New details about how and why federal law-enforcement agents snoop through U.S. citizens’ cellphones became public during a congressional hearing Wednesday.
Officials from the U.S. Departments of Justice and Homeland Security addressed questions and concerns from members of Congress about the use of warrants and a technology known as Stingray, CNN Money reports.
Stingray technology can simulate or mimic a cellphone tower and trick a cellphone into connecting with the technology.
Officials testified that their policy is to use Stingrays only to track a person’s location, not to collect data from cellphones.
Rep. Rod Blum, a Republican from Iowa, wrote to CNNMoney after the hearing:
“Our citizens deserve far more transparency when it comes to their Fourth Amendment rights (preventing unreasonable searches and seizures).”
USA Today reports that a Department of Homeland Security official said Wednesday that federal investigators from DHS, Immigration and the Secret Service must now obtain search warrants before using Stingrays.
This new policy does not apply to state and local law-enforcement agencies, however, unless state or local agents are working with federal agents on a case.

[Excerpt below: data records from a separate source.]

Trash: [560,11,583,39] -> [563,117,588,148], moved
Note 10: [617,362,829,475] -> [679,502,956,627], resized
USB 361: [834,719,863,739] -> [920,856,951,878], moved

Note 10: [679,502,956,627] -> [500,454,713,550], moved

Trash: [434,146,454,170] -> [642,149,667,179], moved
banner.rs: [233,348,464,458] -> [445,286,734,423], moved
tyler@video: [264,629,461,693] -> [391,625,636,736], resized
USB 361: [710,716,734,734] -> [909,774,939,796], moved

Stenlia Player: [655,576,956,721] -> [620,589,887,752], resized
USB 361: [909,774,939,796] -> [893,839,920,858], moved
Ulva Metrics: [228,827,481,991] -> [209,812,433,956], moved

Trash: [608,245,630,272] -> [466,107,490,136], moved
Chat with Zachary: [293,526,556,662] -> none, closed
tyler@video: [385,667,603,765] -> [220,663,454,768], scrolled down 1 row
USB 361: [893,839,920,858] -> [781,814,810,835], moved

Additionally, USA Today reports, there are exceptions to the federal policy, with agents not required to obtain warrants in certain situations, such as when an agency must act immediately to protect human life or the Secret Service must act immediately to protect the president from a potential threat.

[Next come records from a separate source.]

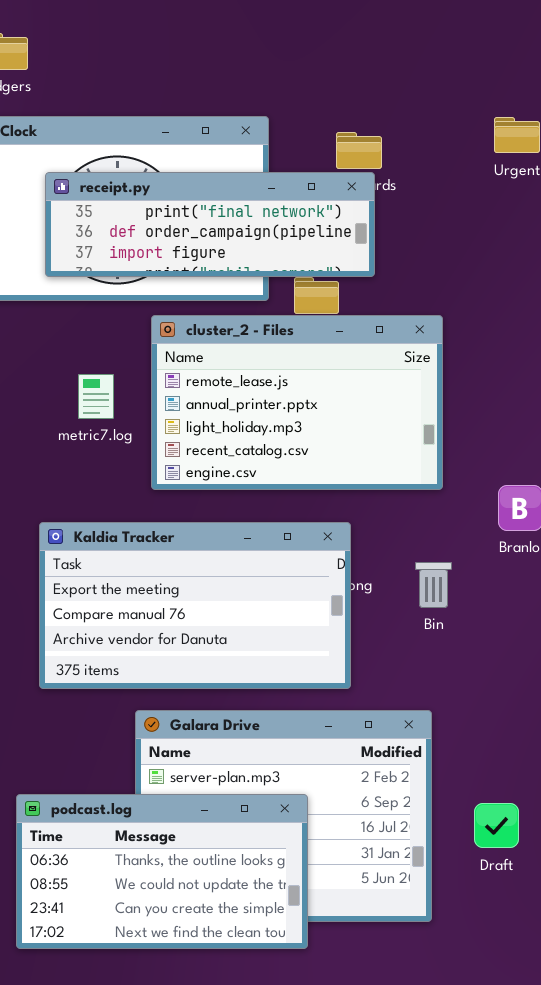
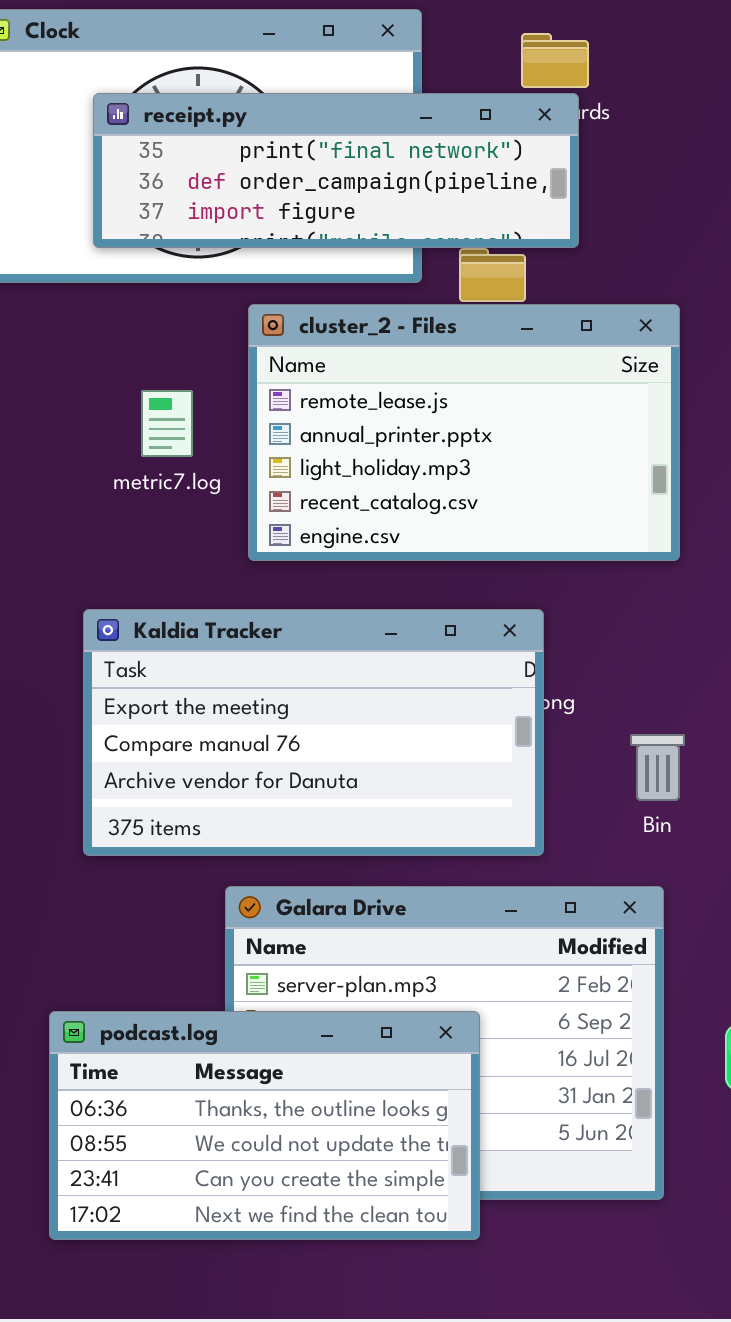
Bin: [415,562,452,608] -> [630,734,685,801], moved

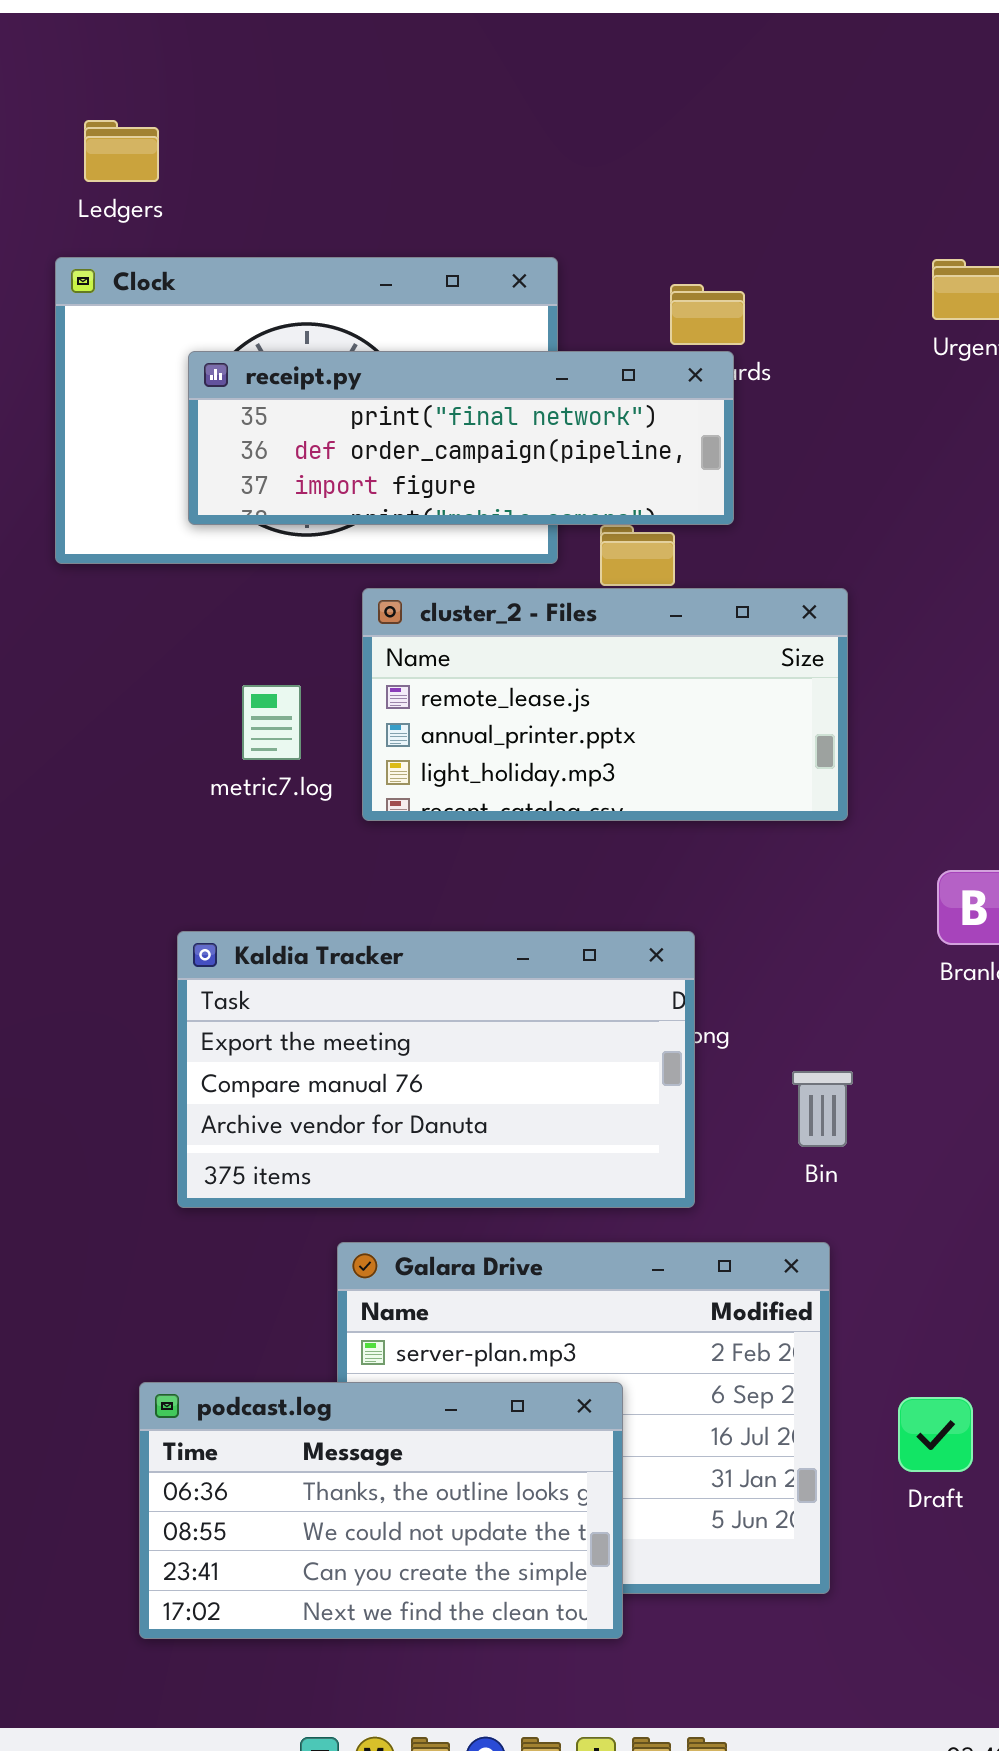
cluster_2 - Files: [248,304,680,561] -> [362,588,848,821], resized

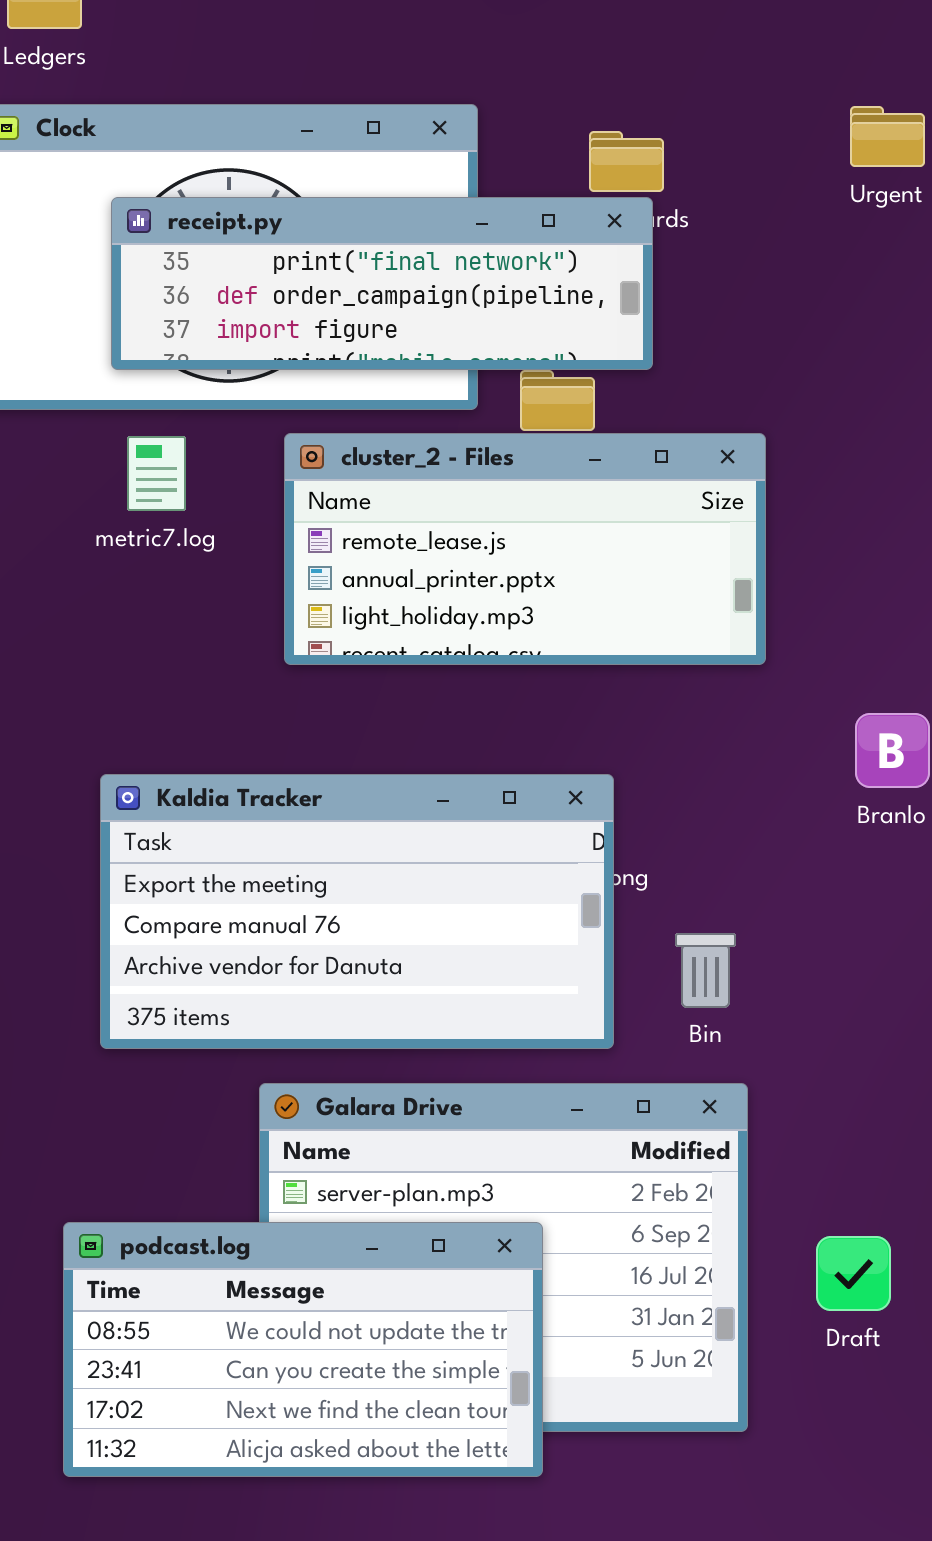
metric7.log: [242,685,301,760] -> [127,436,186,511], moved
Bin: [792,1071,853,1147] -> [675,933,736,1008], moved
podcast.log: [139,1382,623,1639] -> [63,1222,543,1477], scrolled down 1 row

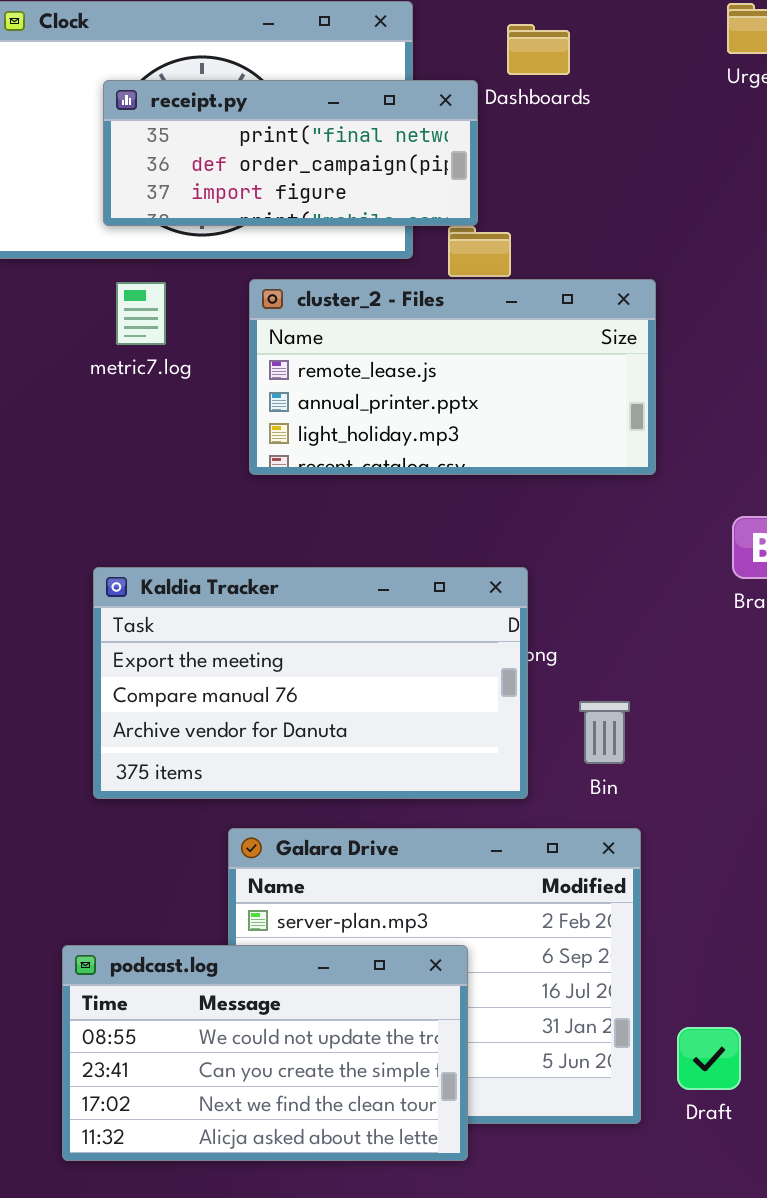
receipt.py: [111,197,653,370] -> [103,80,478,226], resized
Draft: [816,1236,891,1311] -> [677,1027,741,1090], moved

Also, Rep. Ted Lieu, D-Calif., ranking member of the House Oversight and Government Reform Subcommittee on Information Technology, notes in the USA Today story that the policy does not apply to federal intelligence agencies such as the CIA and National Security Agency.
Sen. Patrick Leahy, a Democrat from Vermont, said in a statement:
“The Department of Homeland Security’s new policy on cell-site simulators is a positive first step in responding to the very serious privacy implications posed by cell phone tracking technology, but … I am disappointed that DHS has included the same problematic exception to the warrant requirement that is in the Justice Department’s policy…
“We must ensure stronger protections for the privacy rights of innocent Americans who are not the targets of an investigation.”